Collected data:

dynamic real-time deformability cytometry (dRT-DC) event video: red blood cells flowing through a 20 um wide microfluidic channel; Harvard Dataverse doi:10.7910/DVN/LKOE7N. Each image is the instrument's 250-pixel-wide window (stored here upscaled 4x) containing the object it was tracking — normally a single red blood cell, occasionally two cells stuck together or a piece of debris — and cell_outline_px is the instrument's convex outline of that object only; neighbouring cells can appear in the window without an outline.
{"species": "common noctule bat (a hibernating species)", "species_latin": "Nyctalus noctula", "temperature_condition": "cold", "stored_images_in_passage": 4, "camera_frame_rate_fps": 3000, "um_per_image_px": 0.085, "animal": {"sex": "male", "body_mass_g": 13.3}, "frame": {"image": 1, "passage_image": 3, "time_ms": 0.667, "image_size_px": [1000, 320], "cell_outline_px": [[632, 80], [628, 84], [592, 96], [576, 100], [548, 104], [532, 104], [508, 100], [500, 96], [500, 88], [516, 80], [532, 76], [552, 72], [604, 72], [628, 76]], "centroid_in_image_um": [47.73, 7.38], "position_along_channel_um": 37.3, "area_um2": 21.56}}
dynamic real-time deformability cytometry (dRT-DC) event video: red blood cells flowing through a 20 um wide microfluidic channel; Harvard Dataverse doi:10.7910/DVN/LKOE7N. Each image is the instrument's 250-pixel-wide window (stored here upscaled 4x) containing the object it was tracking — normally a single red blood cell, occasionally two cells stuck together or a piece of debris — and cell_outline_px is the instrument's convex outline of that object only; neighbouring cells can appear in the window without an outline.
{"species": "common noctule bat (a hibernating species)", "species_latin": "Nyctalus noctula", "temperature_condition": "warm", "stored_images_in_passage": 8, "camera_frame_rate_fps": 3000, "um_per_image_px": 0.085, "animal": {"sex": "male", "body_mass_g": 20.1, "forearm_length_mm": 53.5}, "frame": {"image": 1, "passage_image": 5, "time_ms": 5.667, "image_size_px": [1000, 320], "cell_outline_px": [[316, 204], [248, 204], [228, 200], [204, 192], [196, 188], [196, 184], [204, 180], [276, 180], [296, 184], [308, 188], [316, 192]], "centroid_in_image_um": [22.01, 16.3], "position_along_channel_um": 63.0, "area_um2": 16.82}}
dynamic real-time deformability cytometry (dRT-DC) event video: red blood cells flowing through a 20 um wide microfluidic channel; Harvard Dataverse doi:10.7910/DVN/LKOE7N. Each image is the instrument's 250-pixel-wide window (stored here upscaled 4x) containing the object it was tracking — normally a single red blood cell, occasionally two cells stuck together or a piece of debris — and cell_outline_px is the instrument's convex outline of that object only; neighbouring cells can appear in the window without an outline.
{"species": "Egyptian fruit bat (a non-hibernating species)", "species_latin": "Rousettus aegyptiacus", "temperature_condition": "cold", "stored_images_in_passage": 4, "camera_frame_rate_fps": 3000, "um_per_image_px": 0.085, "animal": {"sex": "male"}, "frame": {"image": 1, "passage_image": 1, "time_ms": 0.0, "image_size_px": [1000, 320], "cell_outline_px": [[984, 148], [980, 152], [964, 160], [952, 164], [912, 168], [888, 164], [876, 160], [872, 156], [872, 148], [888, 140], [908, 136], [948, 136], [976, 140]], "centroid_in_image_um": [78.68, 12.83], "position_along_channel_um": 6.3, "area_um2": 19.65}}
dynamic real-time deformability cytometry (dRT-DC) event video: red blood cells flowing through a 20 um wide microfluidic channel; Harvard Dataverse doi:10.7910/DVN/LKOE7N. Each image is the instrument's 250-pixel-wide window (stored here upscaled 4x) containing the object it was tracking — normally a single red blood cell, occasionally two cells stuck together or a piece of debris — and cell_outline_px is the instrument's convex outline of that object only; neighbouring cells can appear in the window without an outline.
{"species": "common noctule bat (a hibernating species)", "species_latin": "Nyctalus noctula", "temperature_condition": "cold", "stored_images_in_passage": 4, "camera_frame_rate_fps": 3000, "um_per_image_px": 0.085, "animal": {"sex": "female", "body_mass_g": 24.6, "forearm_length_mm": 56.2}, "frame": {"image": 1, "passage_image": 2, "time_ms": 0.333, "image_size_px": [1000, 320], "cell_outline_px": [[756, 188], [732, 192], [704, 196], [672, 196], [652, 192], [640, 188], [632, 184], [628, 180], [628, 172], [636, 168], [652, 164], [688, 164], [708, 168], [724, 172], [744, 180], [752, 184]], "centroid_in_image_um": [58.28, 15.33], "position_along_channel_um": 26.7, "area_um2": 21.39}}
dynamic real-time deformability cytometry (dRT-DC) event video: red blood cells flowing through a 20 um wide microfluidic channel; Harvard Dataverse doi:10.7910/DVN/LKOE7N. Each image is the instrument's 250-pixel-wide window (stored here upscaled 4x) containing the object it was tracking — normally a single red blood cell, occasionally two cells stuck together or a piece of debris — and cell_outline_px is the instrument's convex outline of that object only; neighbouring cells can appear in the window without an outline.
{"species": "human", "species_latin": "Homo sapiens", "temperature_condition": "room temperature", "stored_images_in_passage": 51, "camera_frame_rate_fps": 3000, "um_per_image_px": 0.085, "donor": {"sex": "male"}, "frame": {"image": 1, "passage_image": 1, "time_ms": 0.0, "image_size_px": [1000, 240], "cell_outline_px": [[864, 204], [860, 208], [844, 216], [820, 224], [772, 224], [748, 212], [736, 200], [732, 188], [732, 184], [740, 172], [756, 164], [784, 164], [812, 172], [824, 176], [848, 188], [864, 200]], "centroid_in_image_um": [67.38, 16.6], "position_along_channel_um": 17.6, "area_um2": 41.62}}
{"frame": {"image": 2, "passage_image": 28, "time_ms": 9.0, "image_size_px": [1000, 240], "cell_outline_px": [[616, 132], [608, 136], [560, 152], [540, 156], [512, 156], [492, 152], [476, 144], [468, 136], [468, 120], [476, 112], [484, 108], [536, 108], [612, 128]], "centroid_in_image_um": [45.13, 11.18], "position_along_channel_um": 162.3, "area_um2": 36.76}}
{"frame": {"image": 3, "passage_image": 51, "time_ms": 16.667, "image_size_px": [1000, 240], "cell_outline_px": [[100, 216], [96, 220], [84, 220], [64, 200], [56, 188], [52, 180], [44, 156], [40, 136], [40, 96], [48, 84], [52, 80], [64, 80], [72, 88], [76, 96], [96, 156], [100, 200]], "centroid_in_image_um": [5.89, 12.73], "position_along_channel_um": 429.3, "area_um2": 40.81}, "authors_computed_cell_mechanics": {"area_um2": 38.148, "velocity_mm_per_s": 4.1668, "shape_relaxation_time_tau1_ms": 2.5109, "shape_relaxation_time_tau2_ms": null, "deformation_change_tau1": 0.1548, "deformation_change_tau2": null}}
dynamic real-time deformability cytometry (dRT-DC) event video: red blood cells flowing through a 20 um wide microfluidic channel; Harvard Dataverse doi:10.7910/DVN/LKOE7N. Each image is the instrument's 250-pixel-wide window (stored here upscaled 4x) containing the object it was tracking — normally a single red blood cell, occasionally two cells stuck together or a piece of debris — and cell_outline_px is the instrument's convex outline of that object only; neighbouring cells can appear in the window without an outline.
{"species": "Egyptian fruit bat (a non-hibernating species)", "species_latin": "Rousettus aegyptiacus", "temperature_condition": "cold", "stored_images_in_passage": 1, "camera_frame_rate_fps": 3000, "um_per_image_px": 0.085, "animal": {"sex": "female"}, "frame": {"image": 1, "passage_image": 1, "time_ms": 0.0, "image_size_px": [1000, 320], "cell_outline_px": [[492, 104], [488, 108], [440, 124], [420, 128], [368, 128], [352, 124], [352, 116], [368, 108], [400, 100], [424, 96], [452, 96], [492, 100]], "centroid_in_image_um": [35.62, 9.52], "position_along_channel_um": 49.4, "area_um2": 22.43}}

• _Problem to work on_:
Reproduce the listing shown above in its entirety, exactly.

• _Task result_:
dynamic real-time deformability cytometry (dRT-DC) event video: red blood cells flowing through a 20 um wide microfluidic channel; Harvard Dataverse doi:10.7910/DVN/LKOE7N. Each image is the instrument's 250-pixel-wide window (stored here upscaled 4x) containing the object it was tracking — normally a single red blood cell, occasionally two cells stuck together or a piece of debris — and cell_outline_px is the instrument's convex outline of that object only; neighbouring cells can appear in the window without an outline.
{"species": "common noctule bat (a hibernating species)", "species_latin": "Nyctalus noctula", "temperature_condition": "cold", "stored_images_in_passage": 4, "camera_frame_rate_fps": 3000, "um_per_image_px": 0.085, "animal": {"sex": "male", "body_mass_g": 13.3}, "frame": {"image": 1, "passage_image": 3, "time_ms": 0.667, "image_size_px": [1000, 320], "cell_outline_px": [[632, 80], [628, 84], [592, 96], [576, 100], [548, 104], [532, 104], [508, 100], [500, 96], [500, 88], [516, 80], [532, 76], [552, 72], [604, 72], [628, 76]], "centroid_in_image_um": [47.73, 7.38], "position_along_channel_um": 37.3, "area_um2": 21.56}}
dynamic real-time deformability cytometry (dRT-DC) event video: red blood cells flowing through a 20 um wide microfluidic channel; Harvard Dataverse doi:10.7910/DVN/LKOE7N. Each image is the instrument's 250-pixel-wide window (stored here upscaled 4x) containing the object it was tracking — normally a single red blood cell, occasionally two cells stuck together or a piece of debris — and cell_outline_px is the instrument's convex outline of that object only; neighbouring cells can appear in the window without an outline.
{"species": "common noctule bat (a hibernating species)", "species_latin": "Nyctalus noctula", "temperature_condition": "warm", "stored_images_in_passage": 8, "camera_frame_rate_fps": 3000, "um_per_image_px": 0.085, "animal": {"sex": "male", "body_mass_g": 20.1, "forearm_length_mm": 53.5}, "frame": {"image": 1, "passage_image": 5, "time_ms": 5.667, "image_size_px": [1000, 320], "cell_outline_px": [[316, 204], [248, 204], [228, 200], [204, 192], [196, 188], [196, 184], [204, 180], [276, 180], [296, 184], [308, 188], [316, 192]], "centroid_in_image_um": [22.01, 16.3], "position_along_channel_um": 63.0, "area_um2": 16.82}}
dynamic real-time deformability cytometry (dRT-DC) event video: red blood cells flowing through a 20 um wide microfluidic channel; Harvard Dataverse doi:10.7910/DVN/LKOE7N. Each image is the instrument's 250-pixel-wide window (stored here upscaled 4x) containing the object it was tracking — normally a single red blood cell, occasionally two cells stuck together or a piece of debris — and cell_outline_px is the instrument's convex outline of that object only; neighbouring cells can appear in the window without an outline.
{"species": "Egyptian fruit bat (a non-hibernating species)", "species_latin": "Rousettus aegyptiacus", "temperature_condition": "cold", "stored_images_in_passage": 4, "camera_frame_rate_fps": 3000, "um_per_image_px": 0.085, "animal": {"sex": "male"}, "frame": {"image": 1, "passage_image": 1, "time_ms": 0.0, "image_size_px": [1000, 320], "cell_outline_px": [[984, 148], [980, 152], [964, 160], [952, 164], [912, 168], [888, 164], [876, 160], [872, 156], [872, 148], [888, 140], [908, 136], [948, 136], [976, 140]], "centroid_in_image_um": [78.68, 12.83], "position_along_channel_um": 6.3, "area_um2": 19.65}}
dynamic real-time deformability cytometry (dRT-DC) event video: red blood cells flowing through a 20 um wide microfluidic channel; Harvard Dataverse doi:10.7910/DVN/LKOE7N. Each image is the instrument's 250-pixel-wide window (stored here upscaled 4x) containing the object it was tracking — normally a single red blood cell, occasionally two cells stuck together or a piece of debris — and cell_outline_px is the instrument's convex outline of that object only; neighbouring cells can appear in the window without an outline.
{"species": "common noctule bat (a hibernating species)", "species_latin": "Nyctalus noctula", "temperature_condition": "cold", "stored_images_in_passage": 4, "camera_frame_rate_fps": 3000, "um_per_image_px": 0.085, "animal": {"sex": "female", "body_mass_g": 24.6, "forearm_length_mm": 56.2}, "frame": {"image": 1, "passage_image": 2, "time_ms": 0.333, "image_size_px": [1000, 320], "cell_outline_px": [[756, 188], [732, 192], [704, 196], [672, 196], [652, 192], [640, 188], [632, 184], [628, 180], [628, 172], [636, 168], [652, 164], [688, 164], [708, 168], [724, 172], [744, 180], [752, 184]], "centroid_in_image_um": [58.28, 15.33], "position_along_channel_um": 26.7, "area_um2": 21.39}}
dynamic real-time deformability cytometry (dRT-DC) event video: red blood cells flowing through a 20 um wide microfluidic channel; Harvard Dataverse doi:10.7910/DVN/LKOE7N. Each image is the instrument's 250-pixel-wide window (stored here upscaled 4x) containing the object it was tracking — normally a single red blood cell, occasionally two cells stuck together or a piece of debris — and cell_outline_px is the instrument's convex outline of that object only; neighbouring cells can appear in the window without an outline.
{"species": "human", "species_latin": "Homo sapiens", "temperature_condition": "room temperature", "stored_images_in_passage": 51, "camera_frame_rate_fps": 3000, "um_per_image_px": 0.085, "donor": {"sex": "male"}, "frame": {"image": 1, "passage_image": 1, "time_ms": 0.0, "image_size_px": [1000, 240], "cell_outline_px": [[864, 204], [860, 208], [844, 216], [820, 224], [772, 224], [748, 212], [736, 200], [732, 188], [732, 184], [740, 172], [756, 164], [784, 164], [812, 172], [824, 176], [848, 188], [864, 200]], "centroid_in_image_um": [67.38, 16.6], "position_along_channel_um": 17.6, "area_um2": 41.62}}
{"frame": {"image": 2, "passage_image": 28, "time_ms": 9.0, "image_size_px": [1000, 240], "cell_outline_px": [[616, 132], [608, 136], [560, 152], [540, 156], [512, 156], [492, 152], [476, 144], [468, 136], [468, 120], [476, 112], [484, 108], [536, 108], [612, 128]], "centroid_in_image_um": [45.13, 11.18], "position_along_channel_um": 162.3, "area_um2": 36.76}}
{"frame": {"image": 3, "passage_image": 51, "time_ms": 16.667, "image_size_px": [1000, 240], "cell_outline_px": [[100, 216], [96, 220], [84, 220], [64, 200], [56, 188], [52, 180], [44, 156], [40, 136], [40, 96], [48, 84], [52, 80], [64, 80], [72, 88], [76, 96], [96, 156], [100, 200]], "centroid_in_image_um": [5.89, 12.73], "position_along_channel_um": 429.3, "area_um2": 40.81}, "authors_computed_cell_mechanics": {"area_um2": 38.148, "velocity_mm_per_s": 4.1668, "shape_relaxation_time_tau1_ms": 2.5109, "shape_relaxation_time_tau2_ms": null, "deformation_change_tau1": 0.1548, "deformation_change_tau2": null}}
dynamic real-time deformability cytometry (dRT-DC) event video: red blood cells flowing through a 20 um wide microfluidic channel; Harvard Dataverse doi:10.7910/DVN/LKOE7N. Each image is the instrument's 250-pixel-wide window (stored here upscaled 4x) containing the object it was tracking — normally a single red blood cell, occasionally two cells stuck together or a piece of debris — and cell_outline_px is the instrument's convex outline of that object only; neighbouring cells can appear in the window without an outline.
{"species": "Egyptian fruit bat (a non-hibernating species)", "species_latin": "Rousettus aegyptiacus", "temperature_condition": "cold", "stored_images_in_passage": 1, "camera_frame_rate_fps": 3000, "um_per_image_px": 0.085, "animal": {"sex": "female"}, "frame": {"image": 1, "passage_image": 1, "time_ms": 0.0, "image_size_px": [1000, 320], "cell_outline_px": [[492, 104], [488, 108], [440, 124], [420, 128], [368, 128], [352, 124], [352, 116], [368, 108], [400, 100], [424, 96], [452, 96], [492, 100]], "centroid_in_image_um": [35.62, 9.52], "position_along_channel_um": 49.4, "area_um2": 22.43}}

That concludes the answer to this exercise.